Long-Term History of Dividends from Bristol Myers Squibb Co. (NYSE: BMY) (Click to enlarge)
Long-Term Dividend Yield History of Bristol Myers Squibb Co. (NYSE: BMY) (Click to enlarge)
Merck & Co. (NYSE: MRK) has a market capitalization of $116.80 billion. The company employs 90,000 people, generates revenues of $45,987.00 million and has a net income of $982.00 million. The firm’s earnings before interest, taxes, depreciation and amortization (EBITDA) amounts to $9,250.00 million. Because of these figures, the EBITDA margin is 20.11 percent (operating margin 3.59 percent and the net profit margin finally 2.14 percent).

The total debt representing 16.90 percent of the company’s assets and the total debt in relation to the equity amounts to 32.89 percent. Due to the financial situation, a return on equity of 1.51 percent was realized. Twelve trailing months earnings per share reached a value of $1.46. Last fiscal year, the company paid $1.52 in form of dividends to shareholders.

Here are the price ratios of the company: The P/E ratio is 26.18, Price/Sales 2.54 and Price/Book ratio 2.17. Dividend Yield: 4.38 percent. The beta ratio is 0.67.

Long-Term Stock History Chart Of Merck & Co., Inc. (Click to enlarge)

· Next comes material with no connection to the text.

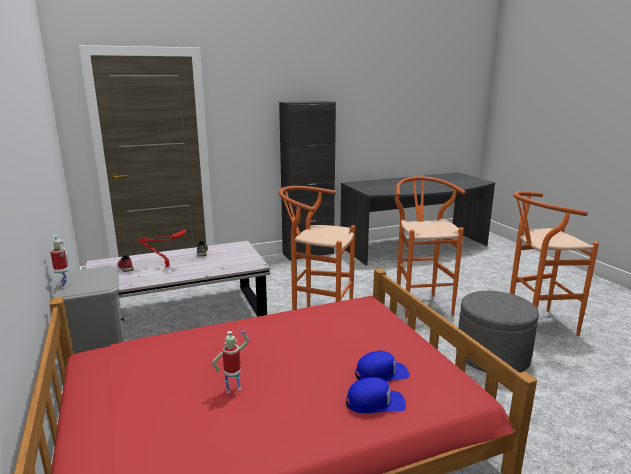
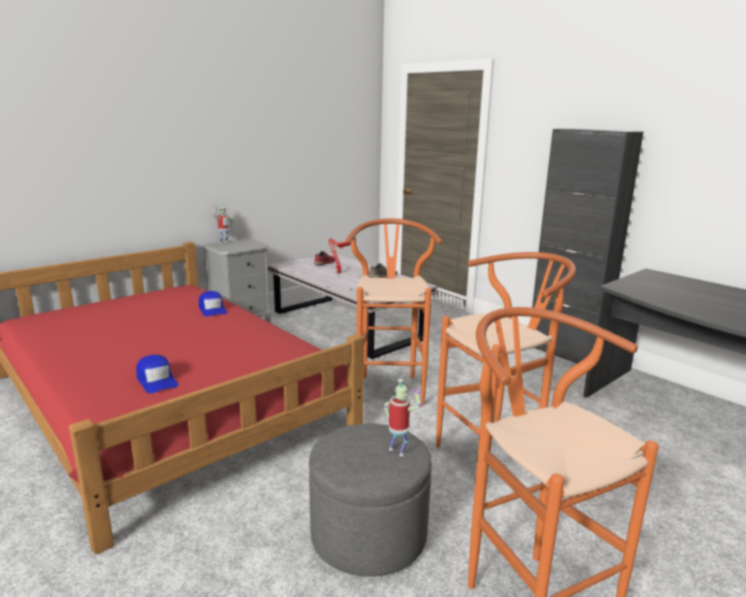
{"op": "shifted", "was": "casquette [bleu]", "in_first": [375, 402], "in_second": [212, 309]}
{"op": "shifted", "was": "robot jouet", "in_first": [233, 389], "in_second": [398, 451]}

Long-Term History of Dividends from Merck & Co., Inc. (NYSE: MRK) (Click to enlarge)
Long-Term Dividend Yield History of Merck & Co., Inc. (NYSE: MRK) (Click to enlarge)

Of the three, I like Bristol-Myers the best. It has the richest valuation and the lowest dividend yield, but there's a reason for that. Bristol-Myers has the best pipeline of the bunch and therefore the best chance of turning things around post-patent cliff. I'm going to go with Buffett on this: A great company at a fair price trumps a lower quality company with a lower valuation.

Idea from Fool.com

1 comment:

  1. I can remember years ago when I was comming home on the bus and a couple of guys it sounded like they were involved in the securities industry were talking about Bristol Myers and how you could not go wrong buying the stock. I don't think the company was all that well known in those days so anyone buying the stock back than would most likely be sitting on a very nice profit I believe.